Je veux dresser ici la liste de toutes les répliques cinglantes que j’aurais aimé faire dans ma vie et que j’ai ratées. Je commence :
– A une certaine Stella, ravissante Américaine de vingt ans aux grands yeux bleu-vide (une rivale en amour, je crois), qui me demandait avec un faux air tourmenté, à moi qui en avais trente-deux : « Comment peut-on supporter de vieillir ? » J’aurais dû répondre avec un regard aigu : « Très bien quand on a quelque chose dans le ciboulot ».
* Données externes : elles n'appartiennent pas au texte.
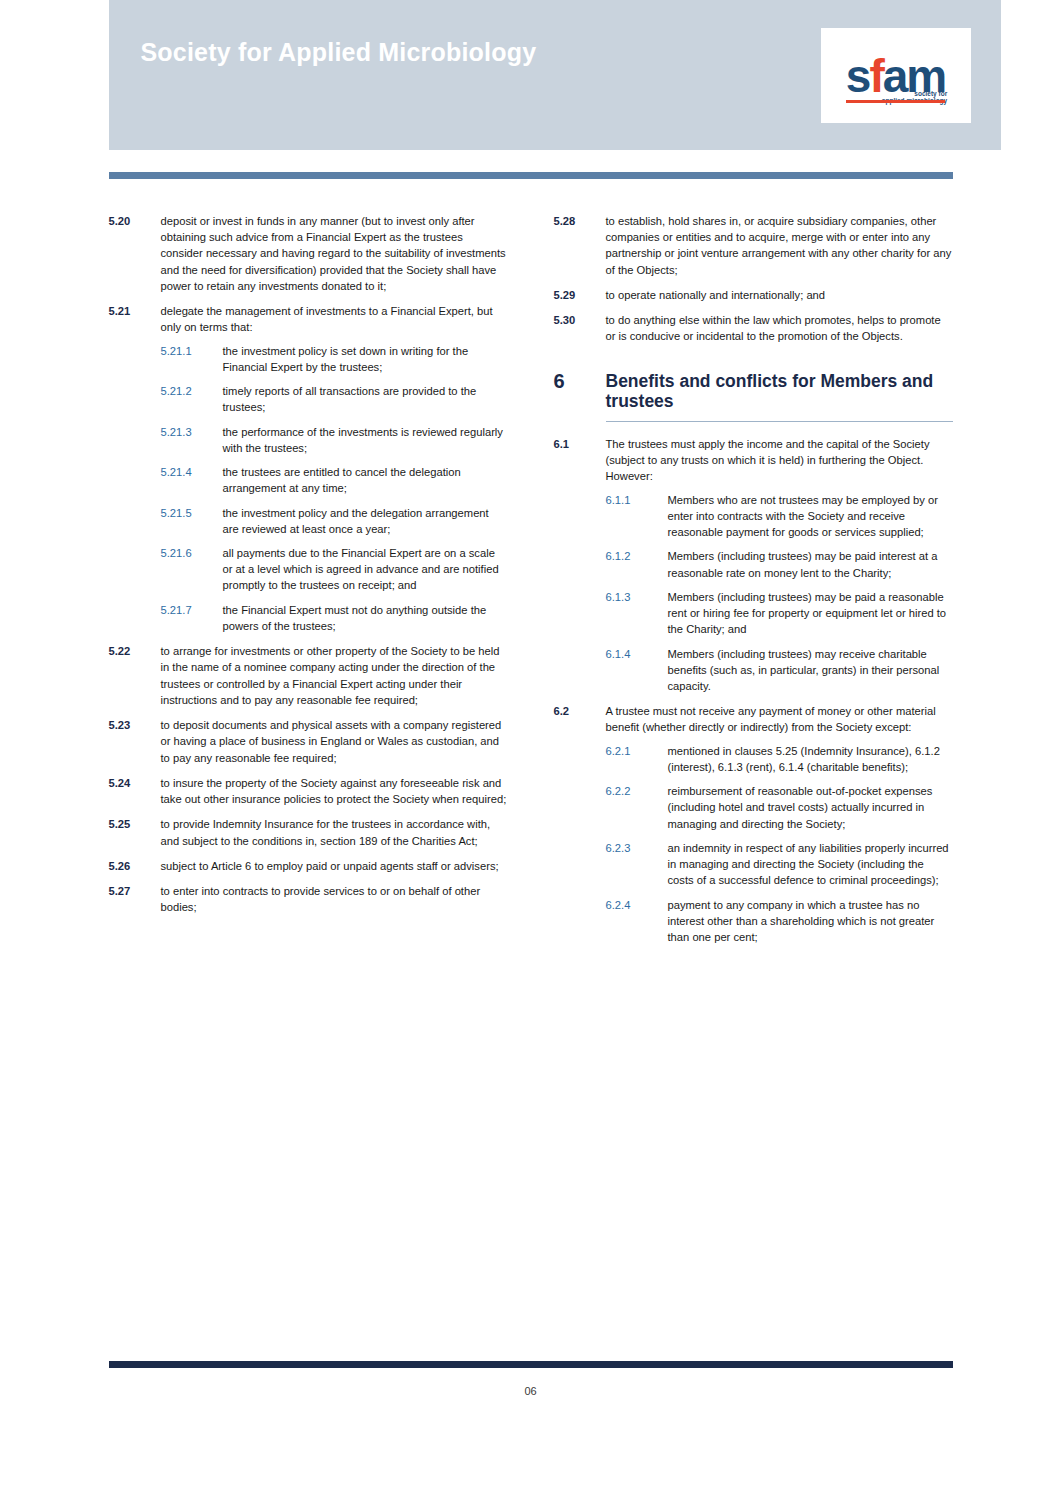Society for Applied Microbiology
sfam society for
applied microbiology
5.20
deposit or invest in funds in any manner (but to invest only after obtaining such advice from a Financial Expert as the trustees consider necessary and having regard to the suitability of investments and the need for diversification) provided that the Society shall have power to retain any investments donated to it;
5.21
delegate the management of investments to a Financial Expert, but only on terms that:
5.21.1
the investment policy is set down in writing for the Financial Expert by the trustees;
5.21.2
timely reports of all transactions are provided to the trustees;
5.21.3
the performance of the investments is reviewed regularly with the trustees;
5.21.4
the trustees are entitled to cancel the delegation arrangement at any time;
5.21.5
the investment policy and the delegation arrangement are reviewed at least once a year;
5.21.6
all payments due to the Financial Expert are on a scale or at a level which is agreed in advance and are notified promptly to the trustees on receipt; and
5.21.7
the Financial Expert must not do anything outside the powers of the trustees;
5.22
to arrange for investments or other property of the Society to be held in the name of a nominee company acting under the direction of the trustees or controlled by a Financial Expert acting under their instructions and to pay any reasonable fee required;
5.23
to deposit documents and physical assets with a company registered or having a place of business in England or Wales as custodian, and to pay any reasonable fee required;
5.24
to insure the property of the Society against any foreseeable risk and take out other insurance policies to protect the Society when required;
5.25
to provide Indemnity Insurance for the trustees in accordance with, and subject to the conditions in, section 189 of the Charities Act;
5.26
subject to Article 6 to employ paid or unpaid agents staff or advisers;
5.27
to enter into contracts to provide services to or on behalf of other bodies;
5.28
to establish, hold shares in, or acquire subsidiary companies, other companies or entities and to acquire, merge with or enter into any partnership or joint venture arrangement with any other charity for any of the Objects;
5.29
to operate nationally and internationally; and
5.30
to do anything else within the law which promotes, helps to promote or is conducive or incidental to the promotion of the Objects.
6
Benefits and conflicts for Members and trustees
6.1
The trustees must apply the income and the capital of the Society (subject to any trusts on which it is held) in furthering the Object. However:
6.1.1
Members who are not trustees may be employed by or enter into contracts with the Society and receive reasonable payment for goods or services supplied;
6.1.2
Members (including trustees) may be paid interest at a reasonable rate on money lent to the Charity;
6.1.3
Members (including trustees) may be paid a reasonable rent or hiring fee for property or equipment let or hired to the Charity; and
6.1.4
Members (including trustees) may receive charitable benefits (such as, in particular, grants) in their personal capacity.
6.2
A trustee must not receive any payment of money or other material benefit (whether directly or indirectly) from the Society except:
6.2.1
mentioned in clauses 5.25 (Indemnity Insurance), 6.1.2 (interest), 6.1.3 (rent), 6.1.4 (charitable benefits);
6.2.2
reimbursement of reasonable out-of-pocket expenses (including hotel and travel costs) actually incurred in managing and directing the Society;
6.2.3
an indemnity in respect of any liabilities properly incurred in managing and directing the Society (including the costs of a successful defence to criminal proceedings);
6.2.4
payment to any company in which a trustee has no interest other than a shareholding which is not greater than one per cent;
06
Mais j’ai beau fouiller dans le passé, je n’arrive pas à consigner ici une deuxième réplique que j’aurais manquée : soit que j’aie toujours répondu du tac au tac (ce qui m’étonnerait), soit que l’escalier de mon esprit se dérobe et me laisse trépigner sur le palier. Qu’est-ce que j’aurais dû répondre à oncle Gérard, par exemple (voir billet du 22 juin), qui ne soit pas : “Pauvre con” ? (Ce genre d’interjection fuse parfois de moi comme une roquette). J’aurais pu répondre avec dignité : « Vous êtes bien placé pour savoir qu’on peut tenir quelqu’un pour condamné sans qu’il le soit. » Et j’aurais ajouté une phrase plus incisive que vingt-six ans après je n’arrive toujours pas à lui assener.
Mais je vois que mon esprit d’escalier me conduit à ruminer, que cette rumination me fait sentir encore plus mon esprit d’escalier, et que les fibres de mes pensées s’emmêlent comme les troncs de mon noisetier.